I stopped off at the Darlingtonia Botanical Wayside on my way today. It had been on my list of places to visit before I left home...a small marsh where the rare carnivorous California Pitcher Plant lives.

I stopped in Florence to stock up on groceries and have a donut sugar hit. Christophe was there too and it was great...we could look after each others bike as the other went shopping. So much easy to shop when you are 100% sure your bike and gear are safe. Opposite the supermarket I saw this shop. The photo is a bit blurry but the perfect shop for Mark and I!

Jessie M Honeyman was a nice campsite, quite a few bikers there too so nice having some company. 

I had a good early night as I wanted to do a big days riding tomorrow to Sunset Bay State Park...a 90km day.

Not a bad days riding but also not that interesting. The first part has some nice scenery but after that it was flat which isn't a bad thing, sand dunes and pines.

One exciting part of the day was crossing the Coos Bay Bridge. Some cylists have said its scarier than the Astoria Bridge but luckily when I got to the bridge Christophe and an english couple, Bob and Helen were there so we rode over in convoy which worked really well. I was last in the convoy and I was peddling so fast to keep up with all the others on their road bikes but I managed to.

I found Coos Bay a very confusing place and would have gotten thoroughly lost (again) if I hadn't been able to follow Christophe through town.
Got to Sunset Bay Campground and the hiker biker site was closed, so all the bikers were squashed into 2 normal sites surrounded by huge RV's. We ended up taking over another site as more bikers arrived. Made me realise how much nicer the hiker biker sites are, away from the noise of all the RV campers.

Woke up to more rain and a very wet tent and I also had the infamous Seven Devils Road to tackle this morning. I had heard about this road...bikers struggling and having to get off and push, and also the famous graffiti on the road to encourage bikers.
But I didn't find it a problem at all, it was so similiar to the hills and roads I ride around at home. Even all the scenery and forestry felt very familiar, but I could have done without the constant light drizzle.

I get to the town of Bandon and am feeling very wet and cold and it is still raining. I run into Christophe who is also feeling fed up with the weather and being wet so we go and eat pizza and warm up.
Today was not a good day. I realised I won't have enough time to get to San Francisco, get the train to Paso Robles then bike to the coast to meet my best friend Alan unless I really push myself and do some big days. I wanted to spend a few days camping in the Redwoods once I reached California so I knew I needed to revise my plans and for some reason I just felt stressed, cold, tired and fed up.

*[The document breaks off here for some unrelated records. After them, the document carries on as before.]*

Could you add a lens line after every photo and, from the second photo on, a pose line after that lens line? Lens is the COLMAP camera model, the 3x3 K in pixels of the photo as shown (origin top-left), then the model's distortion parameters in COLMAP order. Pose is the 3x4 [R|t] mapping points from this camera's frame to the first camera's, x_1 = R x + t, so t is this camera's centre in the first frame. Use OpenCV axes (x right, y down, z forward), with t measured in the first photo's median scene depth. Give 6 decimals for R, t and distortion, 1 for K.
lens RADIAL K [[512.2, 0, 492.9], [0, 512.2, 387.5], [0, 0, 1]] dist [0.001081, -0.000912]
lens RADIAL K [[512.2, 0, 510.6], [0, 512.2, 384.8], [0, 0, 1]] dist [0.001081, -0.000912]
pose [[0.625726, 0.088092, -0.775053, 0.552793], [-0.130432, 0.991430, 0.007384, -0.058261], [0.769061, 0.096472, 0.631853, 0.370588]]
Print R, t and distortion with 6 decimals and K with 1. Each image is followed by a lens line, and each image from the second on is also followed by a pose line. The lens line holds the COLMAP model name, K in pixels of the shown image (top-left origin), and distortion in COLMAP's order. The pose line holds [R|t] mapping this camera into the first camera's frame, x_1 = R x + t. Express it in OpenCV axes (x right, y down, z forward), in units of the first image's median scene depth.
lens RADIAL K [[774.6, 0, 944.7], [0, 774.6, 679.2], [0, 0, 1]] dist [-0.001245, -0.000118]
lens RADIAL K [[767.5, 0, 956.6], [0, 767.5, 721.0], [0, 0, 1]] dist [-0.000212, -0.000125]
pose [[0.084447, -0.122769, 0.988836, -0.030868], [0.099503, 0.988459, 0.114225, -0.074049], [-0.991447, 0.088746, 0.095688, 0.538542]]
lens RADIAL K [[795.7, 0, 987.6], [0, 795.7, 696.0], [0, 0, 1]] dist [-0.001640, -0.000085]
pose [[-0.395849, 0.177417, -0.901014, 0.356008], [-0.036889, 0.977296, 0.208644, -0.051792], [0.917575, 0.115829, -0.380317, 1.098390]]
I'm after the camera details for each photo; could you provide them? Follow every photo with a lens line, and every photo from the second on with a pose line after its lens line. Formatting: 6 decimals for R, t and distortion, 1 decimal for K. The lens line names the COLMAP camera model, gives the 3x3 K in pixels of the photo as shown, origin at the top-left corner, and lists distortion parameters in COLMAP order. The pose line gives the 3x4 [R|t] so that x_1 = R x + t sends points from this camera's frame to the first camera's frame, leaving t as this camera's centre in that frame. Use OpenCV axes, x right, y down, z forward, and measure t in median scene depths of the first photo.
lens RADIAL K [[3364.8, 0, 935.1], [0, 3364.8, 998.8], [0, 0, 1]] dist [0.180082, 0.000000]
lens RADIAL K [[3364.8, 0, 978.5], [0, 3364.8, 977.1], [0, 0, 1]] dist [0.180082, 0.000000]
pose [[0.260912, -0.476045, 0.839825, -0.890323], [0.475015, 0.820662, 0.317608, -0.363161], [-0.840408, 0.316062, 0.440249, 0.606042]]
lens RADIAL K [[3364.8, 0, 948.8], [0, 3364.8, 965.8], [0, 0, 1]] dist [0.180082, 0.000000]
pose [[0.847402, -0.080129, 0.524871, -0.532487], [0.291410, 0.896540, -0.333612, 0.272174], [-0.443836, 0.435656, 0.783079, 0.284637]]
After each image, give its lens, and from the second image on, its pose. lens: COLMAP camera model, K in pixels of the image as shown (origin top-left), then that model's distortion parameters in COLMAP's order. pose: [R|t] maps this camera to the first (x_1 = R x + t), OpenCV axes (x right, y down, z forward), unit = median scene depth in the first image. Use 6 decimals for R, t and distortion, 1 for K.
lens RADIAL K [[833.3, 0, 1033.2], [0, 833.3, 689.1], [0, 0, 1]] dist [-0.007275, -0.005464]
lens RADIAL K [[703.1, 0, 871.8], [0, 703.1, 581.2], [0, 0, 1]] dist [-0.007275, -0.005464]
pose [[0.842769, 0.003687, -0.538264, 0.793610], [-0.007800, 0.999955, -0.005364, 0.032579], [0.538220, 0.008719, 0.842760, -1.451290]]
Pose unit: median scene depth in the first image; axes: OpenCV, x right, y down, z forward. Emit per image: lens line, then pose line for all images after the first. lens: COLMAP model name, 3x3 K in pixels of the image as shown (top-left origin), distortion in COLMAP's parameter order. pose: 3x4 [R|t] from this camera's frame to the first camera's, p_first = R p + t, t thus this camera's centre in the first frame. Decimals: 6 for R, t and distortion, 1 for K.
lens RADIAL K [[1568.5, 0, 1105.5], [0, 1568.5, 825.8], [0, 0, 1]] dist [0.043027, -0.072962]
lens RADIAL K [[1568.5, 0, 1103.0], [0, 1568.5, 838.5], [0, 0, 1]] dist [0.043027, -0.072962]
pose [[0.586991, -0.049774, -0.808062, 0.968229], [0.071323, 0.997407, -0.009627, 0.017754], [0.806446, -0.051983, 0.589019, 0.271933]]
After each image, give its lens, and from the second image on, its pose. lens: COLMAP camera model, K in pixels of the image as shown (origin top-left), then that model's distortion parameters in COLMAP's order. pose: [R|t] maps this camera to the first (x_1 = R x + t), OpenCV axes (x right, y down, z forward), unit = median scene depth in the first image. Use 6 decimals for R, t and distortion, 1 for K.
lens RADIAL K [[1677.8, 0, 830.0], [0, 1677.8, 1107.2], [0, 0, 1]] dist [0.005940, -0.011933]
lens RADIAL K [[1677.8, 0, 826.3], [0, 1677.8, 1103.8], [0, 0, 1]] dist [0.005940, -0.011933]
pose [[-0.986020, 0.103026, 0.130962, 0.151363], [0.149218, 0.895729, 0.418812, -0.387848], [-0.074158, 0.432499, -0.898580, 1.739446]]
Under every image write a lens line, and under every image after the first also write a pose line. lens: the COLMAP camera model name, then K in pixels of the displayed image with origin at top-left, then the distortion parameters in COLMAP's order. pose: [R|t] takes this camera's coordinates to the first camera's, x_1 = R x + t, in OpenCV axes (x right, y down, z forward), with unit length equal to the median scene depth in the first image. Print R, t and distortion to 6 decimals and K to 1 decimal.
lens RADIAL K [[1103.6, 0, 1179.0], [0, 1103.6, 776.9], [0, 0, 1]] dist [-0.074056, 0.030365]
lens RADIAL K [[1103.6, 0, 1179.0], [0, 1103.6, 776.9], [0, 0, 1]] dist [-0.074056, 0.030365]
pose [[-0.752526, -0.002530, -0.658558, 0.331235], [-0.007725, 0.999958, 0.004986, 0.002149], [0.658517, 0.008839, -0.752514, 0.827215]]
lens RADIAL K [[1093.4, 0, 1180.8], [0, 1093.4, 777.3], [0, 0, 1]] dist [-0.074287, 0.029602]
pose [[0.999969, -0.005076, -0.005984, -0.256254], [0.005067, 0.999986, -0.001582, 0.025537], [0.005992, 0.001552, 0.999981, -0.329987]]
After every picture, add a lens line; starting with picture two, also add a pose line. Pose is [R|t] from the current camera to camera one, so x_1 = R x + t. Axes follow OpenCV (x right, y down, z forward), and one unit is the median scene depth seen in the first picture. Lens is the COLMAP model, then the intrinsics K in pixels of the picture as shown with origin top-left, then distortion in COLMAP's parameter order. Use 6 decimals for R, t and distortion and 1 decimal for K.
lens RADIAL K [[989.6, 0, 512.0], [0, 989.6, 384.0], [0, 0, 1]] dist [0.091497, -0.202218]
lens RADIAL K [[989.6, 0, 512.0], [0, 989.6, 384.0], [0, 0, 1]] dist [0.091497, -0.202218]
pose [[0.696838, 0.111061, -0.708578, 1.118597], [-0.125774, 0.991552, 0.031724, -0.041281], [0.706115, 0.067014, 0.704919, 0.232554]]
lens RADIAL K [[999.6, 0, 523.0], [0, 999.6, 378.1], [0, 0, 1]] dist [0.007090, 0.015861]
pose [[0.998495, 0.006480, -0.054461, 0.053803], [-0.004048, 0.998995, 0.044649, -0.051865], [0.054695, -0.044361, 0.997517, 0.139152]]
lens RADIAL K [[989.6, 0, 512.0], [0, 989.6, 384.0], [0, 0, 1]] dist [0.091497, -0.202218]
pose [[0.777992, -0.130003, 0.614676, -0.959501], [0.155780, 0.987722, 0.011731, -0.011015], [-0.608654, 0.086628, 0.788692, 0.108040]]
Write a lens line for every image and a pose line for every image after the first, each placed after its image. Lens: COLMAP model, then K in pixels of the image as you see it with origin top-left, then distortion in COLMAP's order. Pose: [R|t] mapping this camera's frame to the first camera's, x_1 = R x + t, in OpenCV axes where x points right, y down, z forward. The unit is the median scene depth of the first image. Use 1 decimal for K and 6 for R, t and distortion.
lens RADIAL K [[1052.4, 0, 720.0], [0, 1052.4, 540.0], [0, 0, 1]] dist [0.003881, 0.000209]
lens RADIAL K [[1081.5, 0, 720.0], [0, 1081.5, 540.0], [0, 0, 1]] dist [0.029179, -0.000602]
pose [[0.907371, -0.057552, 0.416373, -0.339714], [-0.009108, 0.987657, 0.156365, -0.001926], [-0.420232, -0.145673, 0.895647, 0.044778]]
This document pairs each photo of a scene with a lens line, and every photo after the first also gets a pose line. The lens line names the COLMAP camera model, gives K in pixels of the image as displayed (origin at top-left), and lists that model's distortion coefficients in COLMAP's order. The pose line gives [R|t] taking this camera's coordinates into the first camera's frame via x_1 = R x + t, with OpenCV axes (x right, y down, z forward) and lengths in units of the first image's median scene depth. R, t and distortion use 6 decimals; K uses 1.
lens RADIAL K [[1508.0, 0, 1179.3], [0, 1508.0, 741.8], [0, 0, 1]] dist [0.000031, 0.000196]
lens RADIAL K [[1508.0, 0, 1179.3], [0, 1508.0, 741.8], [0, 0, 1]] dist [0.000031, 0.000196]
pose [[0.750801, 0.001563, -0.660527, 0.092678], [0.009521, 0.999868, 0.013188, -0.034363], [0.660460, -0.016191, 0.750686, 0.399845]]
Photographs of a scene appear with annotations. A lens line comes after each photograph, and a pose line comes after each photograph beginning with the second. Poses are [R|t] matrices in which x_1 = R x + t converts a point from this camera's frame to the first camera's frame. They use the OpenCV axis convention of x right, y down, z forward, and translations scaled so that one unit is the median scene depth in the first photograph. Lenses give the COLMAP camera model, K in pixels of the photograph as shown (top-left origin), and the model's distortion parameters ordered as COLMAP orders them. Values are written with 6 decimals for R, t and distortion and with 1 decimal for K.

Given the time difference its hard when I felt like this to talk to Mark, but I am lucky I have both Alan and Tinker to boost me up, and Alan copped it this time! I couldn't ask for a better friend, he found me a hotel, booked me in for 2 nights which would let me sort out travel arrangements to get to Paso Robles. Christophe also decided he was going to have a night in a hotel to dry out. There is nothing worse than putting up a wet tent on a wet afternoon!

The next day after endless phone calls I had finally made a plan. I was going to Amtrak from Eureka in California to San Francisco, then spend a couple of nights with my friend Tiff, then Amtrak to Paso Robles. The only downside was I couldn't get Birdy on the train, so after much more phone calling and with Alan's help we found a bike shop in Eureka to box her up and then I would send her to another bike shop in Paso Robles. Best laid plans and all that stuff...but that is a story for later on. 

So now I was feeling much better, and spent the afternoon exploring Bandon. Its a very pretty town and has a shop that sells 30 or so different flavours of popcorn, and you can try them all! It also has some wonderful seafood and I ate a fabulous crab sandwich. 

There are so many sculptures down by the waterfront but this one took my eye.

This sculpture was made from rubbish found in the sea and on the shoreline. There was a whole exhibition of these and its astounding what gets washed up on the beach. So much rubbish!

Woke up the next day feeling very perky and ready to hit the road to Humbug Mountain State Park. I passed these cyclists on my way out of town.